═════ PASSAGE SHOWN

Sum of Tangents Squared of Odd Angles

[santa]

$$\tan^2{(1^\circ)}+\tan^2{(3^\circ)}+\tan^2{(5^\circ)}+\ldots+\tan^2{(89^\circ)}$$

 

[berkeman]

Moved to Homework Help forums. santa, you need to show us your own work, before we can offer tutorial assistance.

 

[Gib Z]

The Gib-Z Constant.

 

[berkeman]

Moved to Homework Help forums. santa, you need to show us your own work, before we can offer tutorial assistance.

Okay, I was informed via friendly PM that santa is offering this kind of question as a puzzle, not as a homework or coursework question. I'm moving santa's threads back to General Math for now.

santa, maybe preface your puzzle posts with a brief note, so that other Mentors who are stopping by don't move your puzzles to Homework Help like I did. Thanks!

 

[morphism]

4005? (Otherwise known as The Gib-Z Constant.)

 

[rock.freak667]

Hm...this seems difficult with my limited knowledge as I only know AP and GP...


So far all I have simplified that to is

$$\sum_{n=0} ^{44} tan^2(2n+1)$$


and that really didn't help...

══════════

> REQUIRED ACTION 1: In the thread on the sum of squared tangents, reproduce everything from "santa, maybe preface" down to "I did. Thanks!".
> REQUIRED ACTION 2: According to the thread on the sum of squared tangents, why does berkeman move santa's threads back to General Math?

═════ RECORDS PROVIDED

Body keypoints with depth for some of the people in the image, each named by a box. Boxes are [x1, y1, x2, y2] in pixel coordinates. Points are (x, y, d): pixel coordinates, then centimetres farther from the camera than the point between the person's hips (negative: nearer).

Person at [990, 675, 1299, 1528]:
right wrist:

══════════
═════ RECORDS PROVIDED

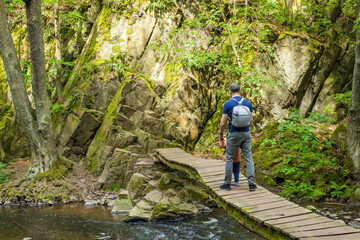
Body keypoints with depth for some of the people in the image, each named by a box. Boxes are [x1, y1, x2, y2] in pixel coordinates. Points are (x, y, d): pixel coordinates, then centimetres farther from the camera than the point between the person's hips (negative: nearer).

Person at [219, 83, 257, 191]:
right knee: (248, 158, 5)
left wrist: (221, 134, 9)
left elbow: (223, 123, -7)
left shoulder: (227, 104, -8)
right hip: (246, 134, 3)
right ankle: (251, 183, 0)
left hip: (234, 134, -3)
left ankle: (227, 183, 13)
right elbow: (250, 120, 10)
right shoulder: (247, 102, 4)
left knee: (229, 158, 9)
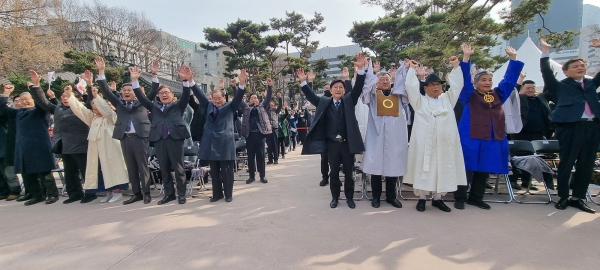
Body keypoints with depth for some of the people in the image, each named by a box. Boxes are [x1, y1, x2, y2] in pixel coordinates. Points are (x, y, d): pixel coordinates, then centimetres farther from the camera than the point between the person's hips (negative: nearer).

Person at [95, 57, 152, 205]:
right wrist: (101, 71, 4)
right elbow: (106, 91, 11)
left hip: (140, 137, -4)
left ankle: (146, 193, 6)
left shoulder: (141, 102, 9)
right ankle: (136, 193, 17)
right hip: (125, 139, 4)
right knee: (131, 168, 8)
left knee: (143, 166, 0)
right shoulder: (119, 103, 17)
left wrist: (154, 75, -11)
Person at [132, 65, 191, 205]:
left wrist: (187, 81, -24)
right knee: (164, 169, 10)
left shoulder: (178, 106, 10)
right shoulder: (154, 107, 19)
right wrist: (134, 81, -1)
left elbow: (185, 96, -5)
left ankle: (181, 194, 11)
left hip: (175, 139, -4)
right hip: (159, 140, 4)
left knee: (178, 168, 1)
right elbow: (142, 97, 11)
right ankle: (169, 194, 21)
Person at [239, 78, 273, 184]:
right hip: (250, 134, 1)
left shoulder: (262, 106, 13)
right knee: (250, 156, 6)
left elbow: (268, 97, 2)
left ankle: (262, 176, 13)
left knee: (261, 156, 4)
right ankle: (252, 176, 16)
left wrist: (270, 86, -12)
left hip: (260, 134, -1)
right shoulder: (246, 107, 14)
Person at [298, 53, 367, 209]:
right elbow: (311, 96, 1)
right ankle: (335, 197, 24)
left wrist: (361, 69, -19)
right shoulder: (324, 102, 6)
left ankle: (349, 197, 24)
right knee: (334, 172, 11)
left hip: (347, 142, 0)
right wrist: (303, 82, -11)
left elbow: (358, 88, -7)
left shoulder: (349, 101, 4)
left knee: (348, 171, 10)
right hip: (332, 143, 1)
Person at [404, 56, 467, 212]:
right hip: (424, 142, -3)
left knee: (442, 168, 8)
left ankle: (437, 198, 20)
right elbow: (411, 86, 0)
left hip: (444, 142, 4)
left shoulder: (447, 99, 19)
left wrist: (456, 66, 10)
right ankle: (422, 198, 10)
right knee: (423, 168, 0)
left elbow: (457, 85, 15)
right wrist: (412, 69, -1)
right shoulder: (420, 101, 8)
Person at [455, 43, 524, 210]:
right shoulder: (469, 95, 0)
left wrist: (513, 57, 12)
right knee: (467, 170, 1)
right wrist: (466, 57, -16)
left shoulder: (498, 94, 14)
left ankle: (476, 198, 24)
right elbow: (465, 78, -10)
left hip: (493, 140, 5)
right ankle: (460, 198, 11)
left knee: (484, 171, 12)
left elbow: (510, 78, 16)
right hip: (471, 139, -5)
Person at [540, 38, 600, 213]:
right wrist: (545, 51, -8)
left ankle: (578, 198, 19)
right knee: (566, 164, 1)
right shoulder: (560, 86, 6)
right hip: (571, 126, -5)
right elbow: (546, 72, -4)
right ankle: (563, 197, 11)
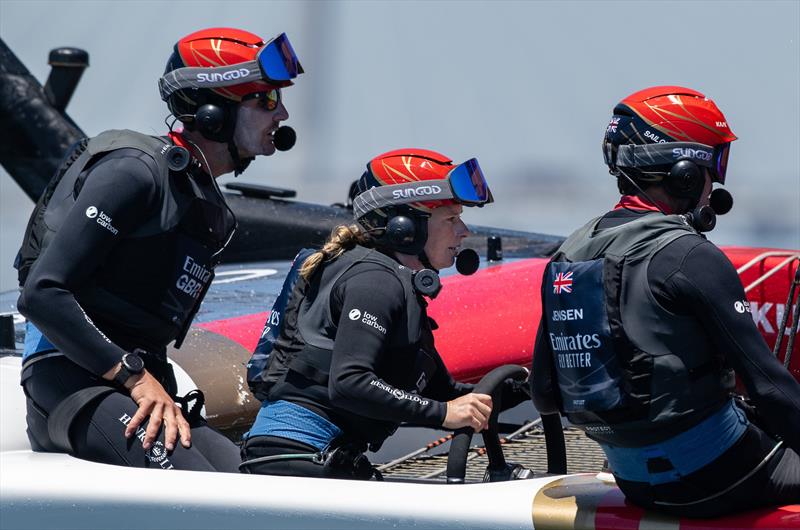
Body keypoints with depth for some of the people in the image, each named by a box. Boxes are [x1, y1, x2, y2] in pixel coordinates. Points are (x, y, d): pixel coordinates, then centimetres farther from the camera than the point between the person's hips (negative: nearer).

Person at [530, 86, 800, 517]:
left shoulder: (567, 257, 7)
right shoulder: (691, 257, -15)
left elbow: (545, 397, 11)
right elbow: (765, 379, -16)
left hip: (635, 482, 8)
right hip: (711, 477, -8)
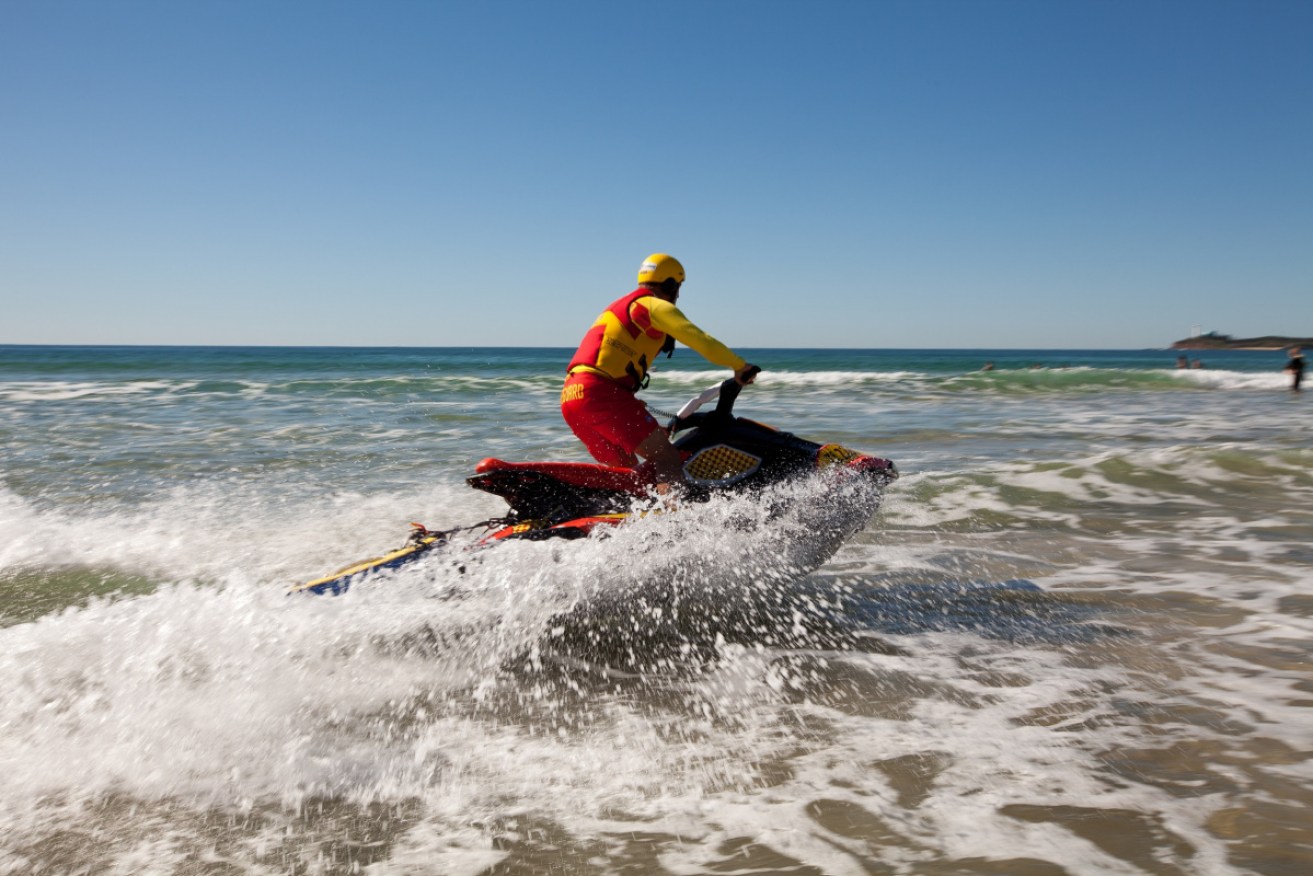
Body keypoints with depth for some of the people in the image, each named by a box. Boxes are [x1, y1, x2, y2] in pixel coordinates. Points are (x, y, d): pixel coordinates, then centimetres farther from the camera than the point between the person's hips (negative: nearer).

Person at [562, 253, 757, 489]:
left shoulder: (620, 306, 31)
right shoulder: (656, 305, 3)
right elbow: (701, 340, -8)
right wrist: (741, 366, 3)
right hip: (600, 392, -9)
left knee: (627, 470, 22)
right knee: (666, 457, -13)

══════════

> TASK RESULT 1:
santa, maybe preface your puzzle posts with a brief note, so that other Mentors who are stopping by don't move your puzzles to Homework Help like I did. Thanks!

> TASK RESULT 2: A friendly private message told berkeman that santa posts this kind of question as a puzzle, not as homework or coursework. So the threads don't belong in Homework Help, and he moves them back to General Math.